With: Behnaz Jafari, Jafar Panahi, Marziyeh Rezaei, Maedeh Erteghaei
Written by: Jafar Panahi, Nader Saeivar
Directed by: Jafar Panahi
MPAA Rating: NR
Language: Persian, Azerbaijani, Turkish, with English subtitles
Running Time: 100
Date: 03/29/2019
IMDB

3 Faces (2019)

4 Stars (out of 4)

The Act We Act

By Jeffrey M. Anderson

Nine years into a 20-year ban on making films, the great Iranian director Jafar Panahi has managed to make a fourth film. I didn't manage to see Closed Curtain, his second, but This Is Not a Film and Taxi were experimental in nature, with self-referential and subjective; the characters were aware of making a film and being filmed. His latest, 3 Faces, harkens back to his earlier films, masterpieces like The White Balloon and Offside.

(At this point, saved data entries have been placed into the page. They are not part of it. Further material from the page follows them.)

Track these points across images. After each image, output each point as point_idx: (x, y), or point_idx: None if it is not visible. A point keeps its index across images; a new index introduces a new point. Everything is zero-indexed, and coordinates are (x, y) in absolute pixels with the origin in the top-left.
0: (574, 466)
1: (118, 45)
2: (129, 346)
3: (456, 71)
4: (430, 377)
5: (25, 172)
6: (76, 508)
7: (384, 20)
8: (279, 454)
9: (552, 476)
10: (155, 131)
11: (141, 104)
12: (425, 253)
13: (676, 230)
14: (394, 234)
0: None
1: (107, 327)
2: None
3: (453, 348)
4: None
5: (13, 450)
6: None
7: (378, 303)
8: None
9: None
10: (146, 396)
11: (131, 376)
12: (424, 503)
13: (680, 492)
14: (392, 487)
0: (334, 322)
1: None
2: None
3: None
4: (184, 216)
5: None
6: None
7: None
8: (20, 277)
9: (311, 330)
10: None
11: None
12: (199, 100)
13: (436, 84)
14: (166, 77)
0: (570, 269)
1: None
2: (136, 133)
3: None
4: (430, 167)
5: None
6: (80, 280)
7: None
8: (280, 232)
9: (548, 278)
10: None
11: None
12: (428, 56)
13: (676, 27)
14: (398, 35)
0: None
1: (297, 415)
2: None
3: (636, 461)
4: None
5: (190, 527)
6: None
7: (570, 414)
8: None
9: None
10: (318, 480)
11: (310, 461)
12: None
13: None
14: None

3 Faces contains more of a narrative story, with an objective camera that just happens to be capturing these incidents. It even includes Panahi's trademark long takes and curiously indirect approach, often staying on the sidelines and not showing the drama an audience expects. Yet it still feels like a clandestine film, with its frequent use of dashboard-mounted cameras, spying. And, when it comes together, it feels like yet another great film from Panahi, very much worth seeking out.

It begins with some amateur smartphone footage (shot vertically, like so many amateur videos these days) of a young woman wandering through a cave. She tells the camera about her dream of becoming an actor, all of the impediments she has faced, and her failed attempts to contact Iranian star Behnaz Jafari (perhaps best known here for her role in Samira Makhmalbaf's Blackboards) for help. Then she appears to hang herself from a protruding branch.

Then, Behnaz (playing herself) is driving with Jafar (playing himself), to discover what happened. Behnaz never received any messages from the girl, and is perplexed, feeling somehow responsible and filled with guilt. They wind up in a small village, where, over the course of a couple of days, they encounter several locals. They learn about a car horn-honking ritual as a way of handling the single-lane dirt road, and they meet a woman who likes to lie in her future grave, hoping for a pass into heaven, and they learn of a woman, a former film star, treated like an outcast.

It's a calm, patient, deeply poetic film, often spent waiting and thinking. But it also has a satisfying dramatic arc; it's not one of those arthouse films that just ends. It even feels like both Jafar and Behnaz will come away as new people after their journey, more thoughtful and perhaps more understanding. Yet it's not a superficial film, nothing is forced or manipulative; it's no standard "road trip" movie. It's also important to remember that the film itself is a political act, a statement of defiance. As beautifully contemplative as it is, it has a boldness running through it. It's a work of art about the right to create a work of art.